【南国荘U-H】 P:05


 コンプレックスって、誰にでもあるよね。
 
他人から見たら長所でも、本人には短所かもしれない。そういうの指摘されたら、どんな言葉でも嫌な気持ちになるに決まってる。

 謝ったらもっと傷つける?黙ってた方がいい?
どっちを選択しても二宮さんに許してもらえないんだったら、謝りたい。これって自己満足なのかな。
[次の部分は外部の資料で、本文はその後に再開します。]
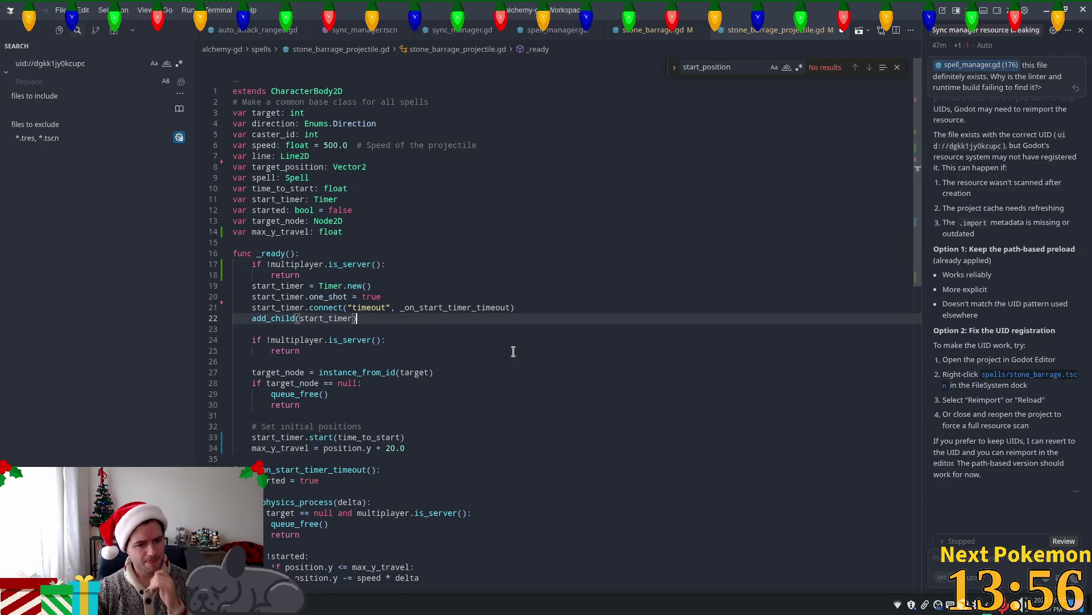
click(407, 394)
 南国荘で二宮さんと一番喋ってるのって、オレだと思うんだ。そのせいか、最近の二宮さんは何かで迷ったとき、救いを求めるような顔で、オレを見てくれるようになった。
 中学生に言われたくないだろうけど、そういう表情がなんだか幼く見えて、すごく可愛いんだよね。頼られてる感じが嬉しい。
 嫌われたくないな……
謝りに行こうかな。
 でも二宮さんは、本当に些細なことで傷ついて、自分を責めるから。オレが謝って、また二宮さんを後悔させるなら、言わない方がいいんだよね。
 どうしよう……答えを決められない。

 二宮さん、傷ついた顔してたよね。
 傷つけたのは、オレなんだ。
 謝ってしまうのは短絡的?だったらどうするのが、二宮さんの救いになるんだろう。
 自分の顔が嫌いだって言ってた。オレみたいじゃないからって。
 そうかな……オレは自分の顔、そんなに好きじゃないよ。カッコいいっていうのは、蓮さんみたいな人とか、咲良さんみたいな人だと思う。
 それに千歳さんみたいな優しい顔とか、二宮さんみたいな可愛い顔だって、人を惹きつけるんじゃないかな。
 顔だけだったらオレは、蓮さんや咲良さんみたいな男っぽい顔より、二宮さんが時々笑うときの、可愛い表情の方が好きだし。

 堂々巡りの思考に嫌気が差して、オレはイヤホンを外し、部屋を出た。
 隣が二宮さんの部屋。
 どうしようか、すごく迷ったんだけど。謝る言葉が思い浮かばない。
 あーもう……なんであんなこと言っちゃったんだろう。情けない自分に、溜め息しか出てこない。
 しばらく立ち止まっていたオレは、結局どうすることも出来なくて。反対方向に歩き出し、階段を下りた。
 
 
 
「まだ起きてたのか」

 急に声を掛けられて、冷蔵庫の前にいたオレは後ろを振り返った。

「蓮さん」

 蓮さんは裏庭からの勝手口に立って、オレを見ていた。
 スーパーの袋を手にしてる。こんな時間に買い物?

「まだ12時過ぎじゃん」
「明日、起きられるのか?」
「大丈夫だよ。それより、そっちこそ。こんな時間に買い物?」
「ああ」
「千歳さんは?」
「俺の部屋で寝てる」

 さらっと言われたけど……それってさ。
 まあ、いいか。
恋人同士なんだし、いまさらだよね。

 キッチンのカウンターに置いてあるイスに腰掛けて、黙々と作業を始めた蓮さんのことを見つめる。
 買って来たのは豆腐とひじき。まさかまた豆腐ハンバーグ?先週出たじゃん……嫌いじゃないけど、どうせなら肉のハンバーグ食いたい。
 でも、口には出さないよ。食事に関しては、何を言ったって聞いてもらえないの、南国荘に来てから経験済み。